[RFC] Changing X86 data layout for address spaces

Amy, when you say "implement MSVC's extensions", is that MSVC/LLVM or
are you going to add these to clang? OpenVMS has dual-sized pointers as
well and want to see them in clang. One of my engineers noticed that
address space 4 was a 32-bit pointer address space (or at least it used
to be). I haven't seen any formal discussion of that over in the cfe
dev list. I'm happy to help out where we can.


Yes, the address spaces are intended to be generally useful for other applications. Glad to hear that you would find it useful. :slight_smile:

For now we were only going to add them for x86, but it should be easy to add such address spaces to other targets.

Please don’t bake in knowledge in LLVM of a address space unless there’s a strong need.
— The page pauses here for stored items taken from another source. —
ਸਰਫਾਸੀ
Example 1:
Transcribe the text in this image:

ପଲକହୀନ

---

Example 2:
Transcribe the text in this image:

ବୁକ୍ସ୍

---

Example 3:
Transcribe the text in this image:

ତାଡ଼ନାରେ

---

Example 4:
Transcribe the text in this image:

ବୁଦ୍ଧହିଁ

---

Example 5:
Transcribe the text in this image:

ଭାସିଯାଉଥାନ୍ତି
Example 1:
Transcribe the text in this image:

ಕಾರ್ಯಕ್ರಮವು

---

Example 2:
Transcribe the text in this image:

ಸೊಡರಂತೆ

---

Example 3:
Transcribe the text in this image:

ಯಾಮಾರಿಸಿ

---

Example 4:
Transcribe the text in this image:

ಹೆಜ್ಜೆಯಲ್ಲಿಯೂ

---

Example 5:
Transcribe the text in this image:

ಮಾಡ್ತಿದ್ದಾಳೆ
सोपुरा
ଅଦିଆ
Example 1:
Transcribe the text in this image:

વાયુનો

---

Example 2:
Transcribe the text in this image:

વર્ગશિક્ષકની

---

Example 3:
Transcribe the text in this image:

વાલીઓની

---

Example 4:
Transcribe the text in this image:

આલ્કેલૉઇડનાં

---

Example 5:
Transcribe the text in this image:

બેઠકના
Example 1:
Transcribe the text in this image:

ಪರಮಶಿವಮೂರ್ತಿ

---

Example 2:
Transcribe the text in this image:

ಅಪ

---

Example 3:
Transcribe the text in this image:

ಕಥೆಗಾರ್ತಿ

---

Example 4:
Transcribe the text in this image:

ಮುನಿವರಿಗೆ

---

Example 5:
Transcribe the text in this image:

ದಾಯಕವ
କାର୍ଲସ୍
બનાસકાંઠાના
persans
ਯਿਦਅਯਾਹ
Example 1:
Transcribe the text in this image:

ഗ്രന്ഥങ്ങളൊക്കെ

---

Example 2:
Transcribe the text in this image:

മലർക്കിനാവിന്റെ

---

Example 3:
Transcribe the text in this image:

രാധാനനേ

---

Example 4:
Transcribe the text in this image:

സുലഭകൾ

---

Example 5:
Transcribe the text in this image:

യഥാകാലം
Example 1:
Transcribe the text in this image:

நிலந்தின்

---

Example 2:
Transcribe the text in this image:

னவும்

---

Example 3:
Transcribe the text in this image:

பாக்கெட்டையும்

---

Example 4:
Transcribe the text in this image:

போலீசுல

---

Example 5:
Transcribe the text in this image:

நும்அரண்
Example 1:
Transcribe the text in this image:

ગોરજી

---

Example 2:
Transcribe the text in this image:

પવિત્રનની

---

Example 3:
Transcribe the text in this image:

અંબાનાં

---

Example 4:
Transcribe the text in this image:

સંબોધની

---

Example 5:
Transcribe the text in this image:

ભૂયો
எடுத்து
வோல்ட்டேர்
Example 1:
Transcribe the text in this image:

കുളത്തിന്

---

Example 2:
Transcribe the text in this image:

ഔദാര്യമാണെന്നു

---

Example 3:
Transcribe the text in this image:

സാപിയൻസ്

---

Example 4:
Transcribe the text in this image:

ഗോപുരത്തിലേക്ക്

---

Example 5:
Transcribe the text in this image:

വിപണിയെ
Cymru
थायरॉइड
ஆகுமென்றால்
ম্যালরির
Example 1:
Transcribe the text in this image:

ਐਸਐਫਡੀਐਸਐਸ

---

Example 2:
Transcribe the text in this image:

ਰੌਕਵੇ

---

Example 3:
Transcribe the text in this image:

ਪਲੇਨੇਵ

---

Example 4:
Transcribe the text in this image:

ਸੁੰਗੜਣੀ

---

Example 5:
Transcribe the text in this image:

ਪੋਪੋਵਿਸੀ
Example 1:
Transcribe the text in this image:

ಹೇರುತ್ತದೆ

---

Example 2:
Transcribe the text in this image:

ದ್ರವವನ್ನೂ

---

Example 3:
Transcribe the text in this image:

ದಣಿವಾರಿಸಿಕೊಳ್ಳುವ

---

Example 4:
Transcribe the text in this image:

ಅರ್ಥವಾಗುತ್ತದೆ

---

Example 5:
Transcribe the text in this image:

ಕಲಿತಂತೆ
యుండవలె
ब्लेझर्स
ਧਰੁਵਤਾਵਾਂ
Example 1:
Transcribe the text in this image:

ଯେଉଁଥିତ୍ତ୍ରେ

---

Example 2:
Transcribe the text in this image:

Clang can assign whatever meaning to an AS it wishes, and their properties are configurable via data layout configuration.
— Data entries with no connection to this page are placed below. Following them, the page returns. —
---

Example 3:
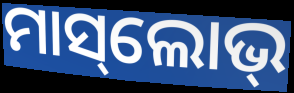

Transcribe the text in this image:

ମାସ୍‌ଲୋଭ୍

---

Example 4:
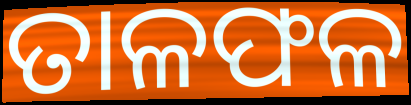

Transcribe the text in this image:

ତାଳଫଳ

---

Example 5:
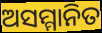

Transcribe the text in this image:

ଅସମ୍ମାନିତ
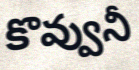
కొవ్వునీ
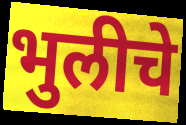
भुलीचे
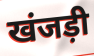
खंजड़ी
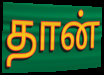
தான்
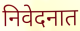
निवेदनात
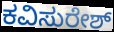
ಕವಿಸುರೇಶ್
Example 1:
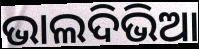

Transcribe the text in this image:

ଭାଲଦିଭିଆ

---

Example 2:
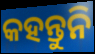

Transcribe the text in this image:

କହନ୍ତୁନି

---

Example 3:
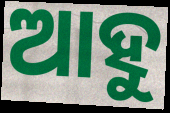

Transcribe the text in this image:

ଆହୁ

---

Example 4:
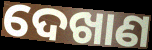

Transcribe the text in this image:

ଦେଖାଣ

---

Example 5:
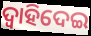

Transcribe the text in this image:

ଦ୍ବାହିଦେଇ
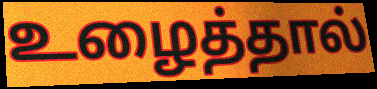
உழைத்தால்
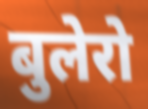
बुलेरो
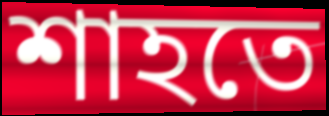
শাহতে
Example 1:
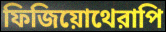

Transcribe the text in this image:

ফিজিয়োথেরাপি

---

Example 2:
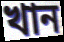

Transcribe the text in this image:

খান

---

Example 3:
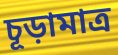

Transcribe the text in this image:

চূড়ামাত্র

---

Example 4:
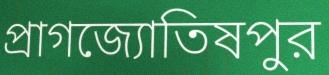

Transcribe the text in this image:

প্রাগজ্যোতিষপুর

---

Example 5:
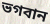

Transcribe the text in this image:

ভগবান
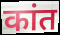
कांत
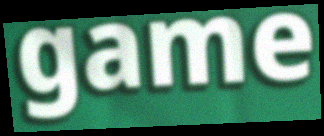
game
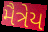
મૈત્રેય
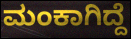
ಮಂಕಾಗಿದ್ದೆ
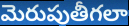
మెరుపుతీగలా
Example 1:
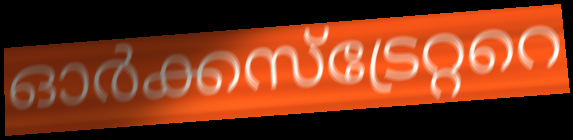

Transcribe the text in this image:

ഓർക്കസ്ട്രേറ്ററെ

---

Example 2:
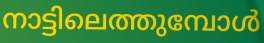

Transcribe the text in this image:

നാട്ടിലെത്തുമ്പോൾ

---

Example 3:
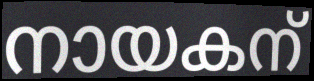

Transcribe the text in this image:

നായകന്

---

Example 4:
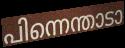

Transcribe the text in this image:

പിന്നെന്താടാ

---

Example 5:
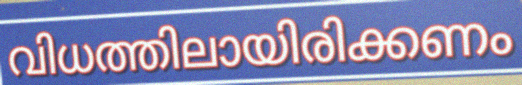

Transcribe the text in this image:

വിധത്തിലായിരിക്കണം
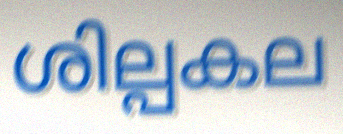
ശില്പകല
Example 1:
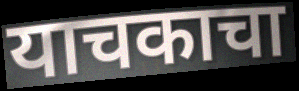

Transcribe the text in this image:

याचकाचा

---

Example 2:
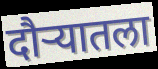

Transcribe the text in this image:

दौऱ्यातला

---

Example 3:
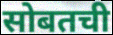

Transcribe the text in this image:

सोबतची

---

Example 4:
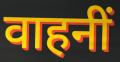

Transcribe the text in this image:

वाहनीं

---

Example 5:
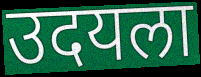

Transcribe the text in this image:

उदयला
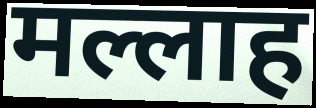
मल्लाह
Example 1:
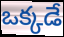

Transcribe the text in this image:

ఒక్కడే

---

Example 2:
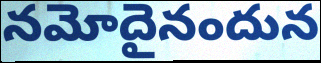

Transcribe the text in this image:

నమోదైనందున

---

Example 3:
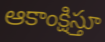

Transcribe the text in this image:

ఆకాంక్షిస్తూ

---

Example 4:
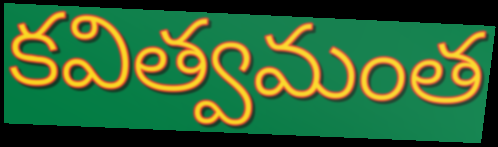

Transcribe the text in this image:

కవిత్వమంత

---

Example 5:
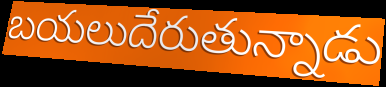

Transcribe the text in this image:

బయలుదేరుతున్నాడు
The standards of review are much lower for a Clang only change as it can be revised arbitrarily without breaking other uses of LLVM. Building in first class knowledge to LLVM itself is a breaking change (potentially) for other frontends.


Clang can assign whatever meaning to an AS it wishes, and their properties are configurable via data layout configuration.

I think Clang checks that its data layout matches the LLVM target data layout, so I’m not sure how to go about implementing the address spaces as a change in Clang.

The other issue I was running into is how to do the address space casts in clang - my current thought was to lower the address space casts in LLVM to the sign extension / zero extension / truncation.


That is basically what we do today to provide mixed sized pointers with
our legacy frontends. They generate IR to our old code generator which
has ADDR32 and ADDR64 datatypes. We use a 64-bit address data layout
and then typecast the 32-bit forms to/from the underlying 64-bit
addresses. I have been warned that such rampant typecasting might
interfere with certain optimizations or TBAA data. We haven't
investigated that yet. Since clang doesn't go through our IR-to-IR
converter, we'll have to teach clang to do the same.

Thanks for the info–
It seems like the way to do this is for clang to use address spaces to represent different sized pointers in the IR. If that’s the case, then LLVM still has to know about those specific address spaces. I don’t see a clear way to avoid adding knowledge of the address spaces to LLVM.

I think that’s the approach we’ll go with, unless there are more objections.

Please review the properties of an address space which are configurable via the data layout. For example, bitwidth is one of those parameters. If that parameter space covers your needs, then you do not need LLVM side support.


The datalayout itself is currently not considered a point of configurability. It’s a static, backend/codegen defined property. The target machine machine returns the datalayout for the given triple and is the source of truth. The front end is responsible for creating a module with an exactly matching datalayout and is not free to customize the datalayout this way. I’m not sure what there is to gain by avoiding putting this information in the backend.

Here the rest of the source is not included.